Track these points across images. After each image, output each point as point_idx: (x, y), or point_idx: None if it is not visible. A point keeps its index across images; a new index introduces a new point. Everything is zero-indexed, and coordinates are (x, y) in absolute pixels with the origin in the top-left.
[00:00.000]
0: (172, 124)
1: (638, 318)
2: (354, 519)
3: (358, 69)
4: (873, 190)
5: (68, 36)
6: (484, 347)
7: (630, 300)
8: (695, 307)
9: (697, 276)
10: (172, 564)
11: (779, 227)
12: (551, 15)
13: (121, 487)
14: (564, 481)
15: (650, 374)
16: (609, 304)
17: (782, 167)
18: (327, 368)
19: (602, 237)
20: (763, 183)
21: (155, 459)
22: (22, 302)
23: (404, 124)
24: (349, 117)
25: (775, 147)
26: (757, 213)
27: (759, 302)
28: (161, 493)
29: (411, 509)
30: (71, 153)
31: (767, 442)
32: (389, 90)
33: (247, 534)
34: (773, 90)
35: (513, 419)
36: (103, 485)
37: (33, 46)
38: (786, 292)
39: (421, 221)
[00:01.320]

------

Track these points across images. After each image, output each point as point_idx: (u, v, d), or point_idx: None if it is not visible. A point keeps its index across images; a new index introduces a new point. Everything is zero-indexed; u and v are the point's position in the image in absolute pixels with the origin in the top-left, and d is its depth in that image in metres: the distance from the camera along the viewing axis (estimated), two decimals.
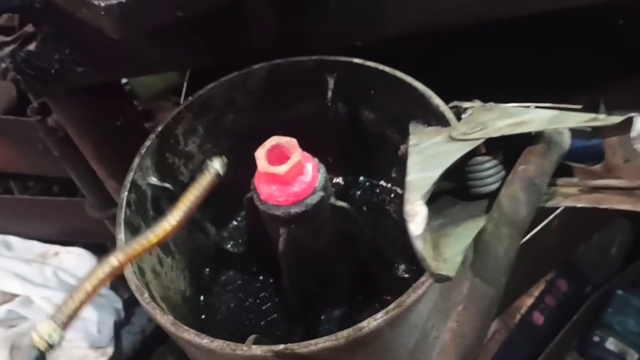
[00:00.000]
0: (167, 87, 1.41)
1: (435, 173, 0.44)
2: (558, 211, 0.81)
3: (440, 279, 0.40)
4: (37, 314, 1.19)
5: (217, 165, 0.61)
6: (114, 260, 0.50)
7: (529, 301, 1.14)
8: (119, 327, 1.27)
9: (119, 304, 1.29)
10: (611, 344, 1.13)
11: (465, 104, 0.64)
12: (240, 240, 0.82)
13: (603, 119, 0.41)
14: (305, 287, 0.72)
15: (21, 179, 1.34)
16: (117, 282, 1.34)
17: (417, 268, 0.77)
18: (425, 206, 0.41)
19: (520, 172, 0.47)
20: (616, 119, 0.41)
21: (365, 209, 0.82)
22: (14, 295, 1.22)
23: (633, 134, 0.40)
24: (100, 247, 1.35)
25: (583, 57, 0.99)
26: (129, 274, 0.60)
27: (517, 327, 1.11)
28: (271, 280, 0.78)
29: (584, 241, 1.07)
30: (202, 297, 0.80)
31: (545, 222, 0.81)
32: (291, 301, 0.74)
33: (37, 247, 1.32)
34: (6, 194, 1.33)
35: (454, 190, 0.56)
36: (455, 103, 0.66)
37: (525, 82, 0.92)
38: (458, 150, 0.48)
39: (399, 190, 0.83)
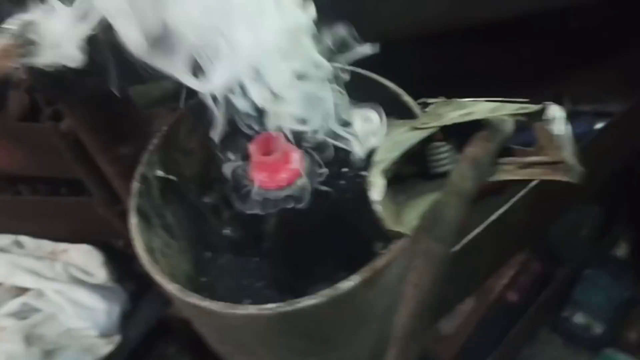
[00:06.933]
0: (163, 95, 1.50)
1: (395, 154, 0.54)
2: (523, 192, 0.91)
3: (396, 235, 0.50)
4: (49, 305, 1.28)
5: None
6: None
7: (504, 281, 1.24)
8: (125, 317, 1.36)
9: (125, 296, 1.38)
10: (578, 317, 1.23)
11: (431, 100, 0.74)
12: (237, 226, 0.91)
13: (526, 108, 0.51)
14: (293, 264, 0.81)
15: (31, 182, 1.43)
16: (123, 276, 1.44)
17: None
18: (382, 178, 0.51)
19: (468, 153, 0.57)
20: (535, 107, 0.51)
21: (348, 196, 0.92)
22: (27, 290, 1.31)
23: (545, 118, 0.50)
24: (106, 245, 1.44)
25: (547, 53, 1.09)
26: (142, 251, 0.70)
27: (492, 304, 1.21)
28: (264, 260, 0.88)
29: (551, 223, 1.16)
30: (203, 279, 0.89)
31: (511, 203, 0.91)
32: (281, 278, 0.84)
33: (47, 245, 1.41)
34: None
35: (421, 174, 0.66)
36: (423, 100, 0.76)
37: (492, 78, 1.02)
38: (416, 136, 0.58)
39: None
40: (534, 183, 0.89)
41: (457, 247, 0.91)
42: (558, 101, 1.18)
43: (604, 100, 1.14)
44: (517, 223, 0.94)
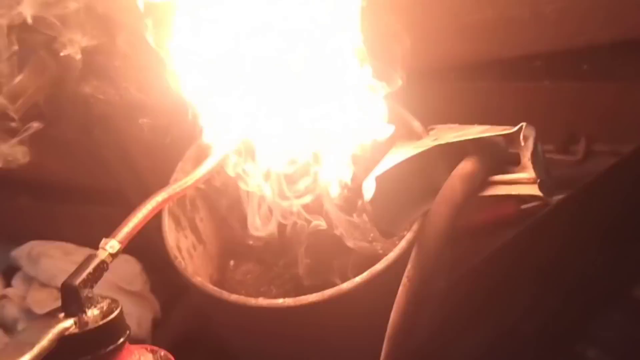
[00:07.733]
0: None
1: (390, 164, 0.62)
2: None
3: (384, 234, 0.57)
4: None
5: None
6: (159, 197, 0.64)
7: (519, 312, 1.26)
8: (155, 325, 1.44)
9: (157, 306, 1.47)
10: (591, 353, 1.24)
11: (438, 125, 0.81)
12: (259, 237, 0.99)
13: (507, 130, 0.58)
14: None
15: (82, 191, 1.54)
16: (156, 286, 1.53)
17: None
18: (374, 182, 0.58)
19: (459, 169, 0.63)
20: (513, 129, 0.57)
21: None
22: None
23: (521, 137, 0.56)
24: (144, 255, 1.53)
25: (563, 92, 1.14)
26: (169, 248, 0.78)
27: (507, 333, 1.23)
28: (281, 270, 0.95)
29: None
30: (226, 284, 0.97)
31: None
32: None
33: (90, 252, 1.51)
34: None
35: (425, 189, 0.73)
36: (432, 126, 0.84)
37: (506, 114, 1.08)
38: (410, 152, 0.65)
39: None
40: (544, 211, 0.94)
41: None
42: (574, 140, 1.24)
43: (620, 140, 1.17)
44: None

------

PROMPT - Among the lines above, count those containing the word "each" and give nothing but the result.

FINISHED EXERCISE - 2